Uma vitória para o Ministério Público (MP). Uma “desilusão” para José Sócrates. É assim que se pode resumir a decisão do Tribunal da Relação sobre a Operação Marquês, que entendeu que existem indícios suficientes para o ex-primeiro-ministro e outros 21 arguidos irem a julgamento, depois de o juiz de instrução Ivo Rosa ter decidido em abril de 2021 arquivar 171 crimes que constavam da acusação deste processo, mantendo apenas 17 crimes e cinco arguidos.
A Relação entende que Sócrates deve ser julgado por três crimes de corrupção, 13 crimes de branqueamento de capitais e seis crimes de fraude fiscal, num total de 22 crimes.
Em causa estão mais de 34 milhões de euros, reunidos entre 2006 e 2015, a maior parte dos quais guardados em contas offshore na Suíça, controladas por Carlos Santos Silva. Segundo o Ministério Público, o dinheiro terá sido fruto de subornos vindos de três proveniências diferentes: o Grupo Lena, os acionistas do empreendimento de Vale de Lobo e o Grupo Espírito Santo.
“Não me conformo”, reage José Sócrates ao DN, anunciando que vai recorrer da decisão das três desembargadoras que assinam o acórdão. “Esta decisão é uma profunda desilusão para mim e vou contestá-la perante os tribunais a que possa recorrer”, declara Sócrates, que diz ainda estar a estudar com a sua defesa os moldes desse recurso.

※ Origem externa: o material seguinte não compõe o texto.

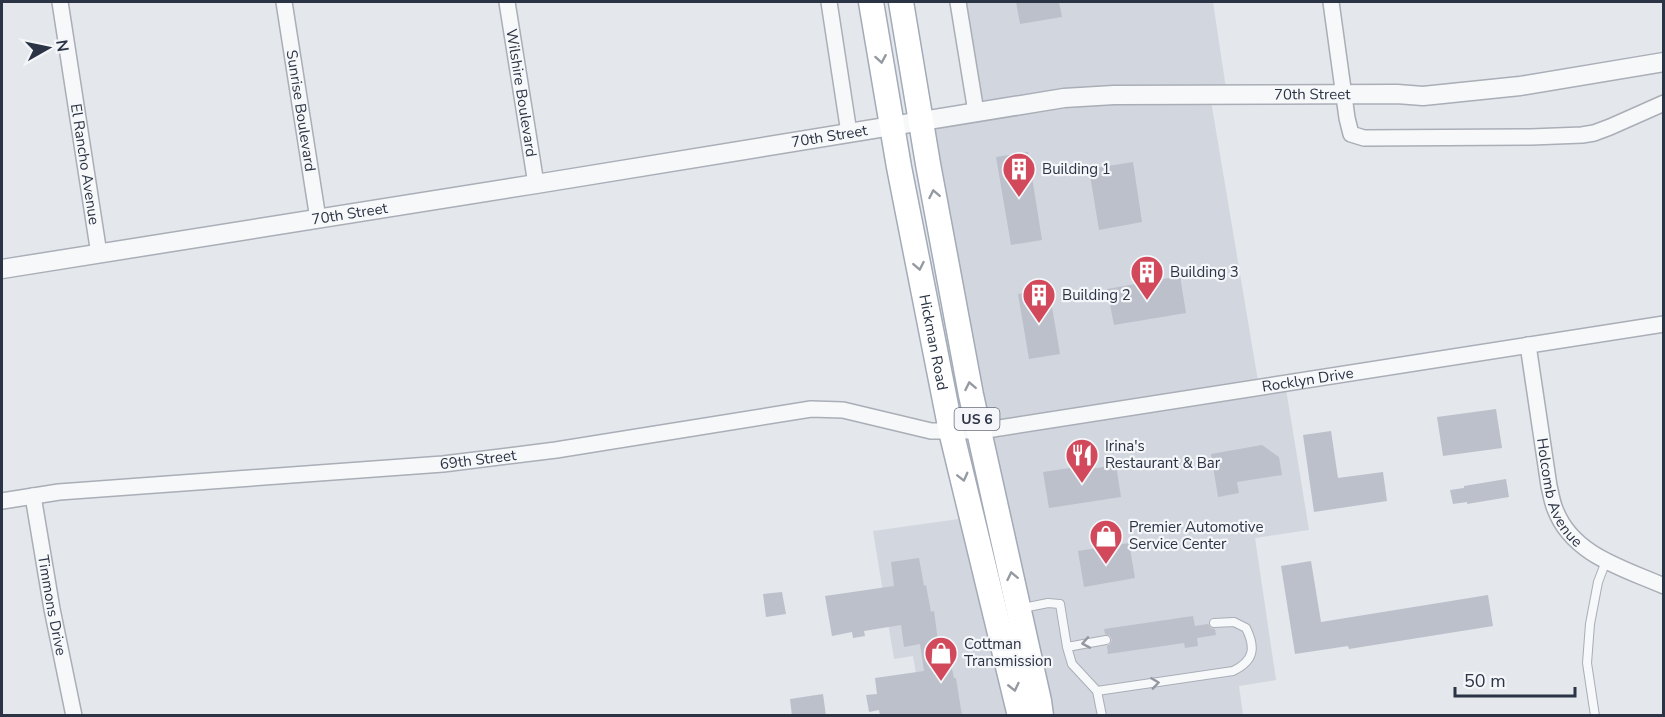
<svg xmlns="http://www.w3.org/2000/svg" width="1665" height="717" viewBox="0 0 1665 717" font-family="'Nunito Sans',sans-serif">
	<rect width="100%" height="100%" fill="#e4e7ec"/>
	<path fill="#d2d6de" d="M958 2H1213L1227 95H1210L1259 387 1285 383 1309 530 1255 538 1276 680 1239 686 1243 715H1041L921 121 976 112Z
		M973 517 1020 715H923L913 656 894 659 873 531Z"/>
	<path fill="#bbc0ca" d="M1016 2H1059L1062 17 1020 24Z
		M1028 152 1042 240 1011 245 996 157Z
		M1133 162 1142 222 1099 230 1089 169Z
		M1180 276 1186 313 1114 325 1107 289Z
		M1049 289 1060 354 1029 359 1018 294Z
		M1496 409 1502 448 1443 456 1437 417Z
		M1331 431 1338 478 1383 472 1387 501 1314 512 1303 435Z
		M1262 445 1279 457 1282 475 1237 482 1239 493 1218 497 1211 454Z
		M1116 465 1121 497 1049 508 1043 472 1083 466 1084 470Z
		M1506 479 1509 497 1467 504V502L1453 504 1450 490 1464 488V486Z
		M1129 543 1135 578 1084 587 1078 551Z
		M919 558 924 586 926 585 931 612 934 611 938 641 946 640 954 678H956L962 716H880L879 710 869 712 866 695 877 694 875 678 924 671 920 644 904 647 901 625 864 631 865 636 853 638 852 632 832 636 825 596 894 586 891 562Z
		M1311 561 1321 622 1488 595 1493 626 1349 649 1348 646 1295 654 1281 566Z
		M782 592 786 614 766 617 763 594Z
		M1193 616 1195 626 1208 624 1211 628 1215 629 1216 635 1197 638 1198 646 1185 648 1184 643 1108 654 1107 646 1110 644 1112 640 1110 636 1105 634 1104 629Z
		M823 694 826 716H792L790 699Z"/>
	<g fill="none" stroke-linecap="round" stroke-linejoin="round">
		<defs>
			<path id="service" d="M1023 608 1048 603 1060 604 1067 647 1072 664 1097 691 1102 716
				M1067 647 1106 640
				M1097 691 1233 671C1254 661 1256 648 1246 628L1234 622 1214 623
				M1595 716 1587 663 1590 624 1598 582 1606 561"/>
			<g id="minor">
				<path id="s1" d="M60 2 99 254"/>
				<path id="s2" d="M284 2 318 219"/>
				<path id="s3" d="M507 2 536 184"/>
				<path d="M829 2 849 133"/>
				<path d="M958 2 976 112"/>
				<path d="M1331 2 1347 118 1351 134 1364 138 1531 137 1582 135 1594 133 1610 127 1664 103"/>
				<path id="s4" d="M1528 345 1549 486C1551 494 1552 502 1555 509 1572 555 1623 568 1664 586"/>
				<path id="s5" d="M33 496 52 609 74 716"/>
				<path id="s6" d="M2 501 59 492 443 464 556 450 811 409 843 410 931 431H980L1664 324"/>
			</g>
			<g id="tertiary">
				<path id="s7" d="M2 269 536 184 1064 98 1114 95 1397 94 1423 96 1520 86 1664 62"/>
			</g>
			<g id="primary">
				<path id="s8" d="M871 2 899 167 951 431 1020 716"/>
				<path d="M901 2 928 164 971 395 1039 701 1041 716"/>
			</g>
		</defs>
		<use href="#service" stroke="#a9aeb7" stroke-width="10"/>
		<use href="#minor" stroke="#a9aeb7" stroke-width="18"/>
		<use href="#tertiary" stroke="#a9aeb7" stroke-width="21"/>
		<use href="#primary" stroke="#a3abb8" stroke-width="27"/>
		<use href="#service" stroke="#f7f8fa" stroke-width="8"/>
		<use href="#minor" stroke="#f7f8fa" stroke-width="15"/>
		<use href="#tertiary" stroke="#f7f8fa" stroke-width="18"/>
		<use href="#primary" stroke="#fff" stroke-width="24"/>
	</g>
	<defs><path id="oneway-chevron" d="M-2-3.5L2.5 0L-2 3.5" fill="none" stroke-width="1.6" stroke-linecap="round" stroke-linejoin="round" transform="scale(1.5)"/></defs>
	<g stroke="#959aa2">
		<use href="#oneway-chevron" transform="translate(881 59) rotate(80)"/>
		<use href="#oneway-chevron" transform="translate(934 194) rotate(-101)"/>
		<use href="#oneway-chevron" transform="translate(919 266) rotate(79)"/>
		<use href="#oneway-chevron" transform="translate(970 386) rotate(-101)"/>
		<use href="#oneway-chevron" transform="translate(963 477) rotate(76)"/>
		<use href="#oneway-chevron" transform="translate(1012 576) rotate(-102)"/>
		<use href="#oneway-chevron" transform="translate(1014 687) rotate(77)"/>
	</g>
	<g stroke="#9196a0">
		<use href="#oneway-chevron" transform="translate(1086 643) rotate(170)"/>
		<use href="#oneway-chevron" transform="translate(1155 683) rotate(-8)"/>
	</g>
	<defs>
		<symbol id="building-pin" viewBox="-11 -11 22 30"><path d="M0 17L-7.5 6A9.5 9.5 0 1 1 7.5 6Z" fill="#d1495b" stroke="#f4f6f9"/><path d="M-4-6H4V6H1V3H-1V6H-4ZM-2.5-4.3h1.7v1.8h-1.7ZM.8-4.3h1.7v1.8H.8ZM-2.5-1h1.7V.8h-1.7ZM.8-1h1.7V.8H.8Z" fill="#fff"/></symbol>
		<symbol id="restaurant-pin" viewBox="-11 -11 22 30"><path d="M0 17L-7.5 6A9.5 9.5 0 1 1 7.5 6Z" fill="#d1495b" stroke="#f4f6f9"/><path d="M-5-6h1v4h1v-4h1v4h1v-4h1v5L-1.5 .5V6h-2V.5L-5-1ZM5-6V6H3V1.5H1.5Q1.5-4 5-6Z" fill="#fff"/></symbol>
		<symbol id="shop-pin" viewBox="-11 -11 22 30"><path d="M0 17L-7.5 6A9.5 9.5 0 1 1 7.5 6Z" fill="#d1495b" stroke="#f4f6f9"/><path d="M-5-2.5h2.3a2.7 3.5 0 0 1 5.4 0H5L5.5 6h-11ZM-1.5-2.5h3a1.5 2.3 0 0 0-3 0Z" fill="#fff"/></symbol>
	</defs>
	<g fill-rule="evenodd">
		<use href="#building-pin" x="1000" y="150" width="38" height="52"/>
		<use href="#building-pin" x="1128" y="253" width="38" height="52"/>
		<use href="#building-pin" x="1020" y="276" width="38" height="52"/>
		<use href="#restaurant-pin" x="1063" y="436" width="38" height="52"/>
		<use href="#shop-pin" x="1087" y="517" width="38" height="52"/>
		<use href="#shop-pin" x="922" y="634" width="38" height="52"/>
	</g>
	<g text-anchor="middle" stroke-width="4.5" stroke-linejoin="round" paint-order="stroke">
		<rect fill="#f4f6f9" stroke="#676e7b" stroke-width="1.5" x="954.5" y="408" width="45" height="22" rx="4.5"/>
		<g font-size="14" font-weight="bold" fill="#2b3445">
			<text x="977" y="424">US 6</text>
		</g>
		<g font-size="15" fill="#2b3445" stroke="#f4f6f9">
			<text dy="5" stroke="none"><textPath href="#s3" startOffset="92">Wilshire Boulevard</textPath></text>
			<text dy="5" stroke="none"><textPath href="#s7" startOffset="1324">70th Street</textPath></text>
			<text dy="5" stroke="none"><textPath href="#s2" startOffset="110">Sunrise Boulevard</textPath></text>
			<text dy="5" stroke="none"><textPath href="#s7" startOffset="838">70th Street</textPath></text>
			<text dy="5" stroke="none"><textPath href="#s1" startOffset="164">El Rancho Avenue</textPath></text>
			<text dy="5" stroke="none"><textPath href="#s7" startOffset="352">70th Street</textPath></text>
			<text dy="5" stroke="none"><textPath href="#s8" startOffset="346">Hickman Road</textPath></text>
			<text dy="5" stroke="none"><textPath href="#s6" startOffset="1318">Rocklyn Drive</textPath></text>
			<text dy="5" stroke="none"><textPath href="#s6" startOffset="478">69th Street</textPath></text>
			<text dy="5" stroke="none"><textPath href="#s4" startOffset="152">Holcomb Avenue</textPath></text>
			<text dy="5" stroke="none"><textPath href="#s5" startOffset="111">Timmons Drive</textPath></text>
		</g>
		<g font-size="15" fill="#2b3445" stroke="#f4f6f9" text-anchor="start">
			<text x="1042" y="174">Building 1</text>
			<text x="1170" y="277">Building 3</text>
			<text x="1062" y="300">Building 2</text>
			<text x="1105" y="451">Irina's<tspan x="1105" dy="17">Restaurant &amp; Bar</tspan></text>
			<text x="1129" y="532">Premier Automotive<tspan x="1129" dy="17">Service Center</tspan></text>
			<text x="964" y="649">Cottman<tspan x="964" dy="17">Transmission</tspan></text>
		</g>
	</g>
	<rect width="1665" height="717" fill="none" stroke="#2b3445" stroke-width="6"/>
	<g transform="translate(48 48) rotate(81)" stroke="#f4f6f9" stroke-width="4.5" paint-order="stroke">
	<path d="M0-4.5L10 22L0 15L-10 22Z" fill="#2b3445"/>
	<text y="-9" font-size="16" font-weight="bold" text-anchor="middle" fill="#2b3445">N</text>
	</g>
	<path d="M1455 687v9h120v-9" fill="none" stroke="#2b3445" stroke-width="3"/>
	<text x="1464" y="687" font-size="18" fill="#2b3445" stroke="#f4f6f9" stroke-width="4.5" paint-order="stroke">50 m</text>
</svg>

O recurso de José Sócrates deve assentar em “duas dimensões”. Por um lado, o ex-primeiro-ministro vai contestar o facto de a Relação considerar “indiciadas alegações que foi provado na instrução que eram falsas”, relativamente aos factos relacionados com a OPA da Sonae, com o processo do Vale do Lobo e com o TGV. José Sócrates entende que na fase de instrução foram apresentados “contra indícios” que fizeram com que essas alegações fossem desmentidas. As três juízas da Relação dão agora essas alegações como indiciadas. “Vamos recorrer disso. As alegações são falsas, são insultuosas”, afirma José Sócrates.
Outro ponto que Sócrates pretende contestar é o facto a Relação aceitar a correção feita pelo MP relativamente à acusação de corrupção ser relativa a atos ilícitos e não lícitos (como constava inicialmente da acusação). “O Ministério Público vem agora dizer que se enganaram e as juízas são cobertura a isto, são provimento a um erro”, ataca José Sócrates, para quem isso “constitui uma alteração de factos”.
Além disso, Sócrates entende que a decisão do Tribunal da Relação vai contra uma sentença do Tribunal Constitucional (TC) sobre a contagem dos prazos de prescrição dos crimes de corrupção, segundo a qual essa contagem se iniciava no momento do pacto corruptivo e não na data do último recebimento indevido de vantagem. “Há várias questões jurídicas que tenho de estudar melhor, mas não sou pronunciado nos mesmos termos da acusação e vou recorrer para um tribunal superior”, vinca Sócrates.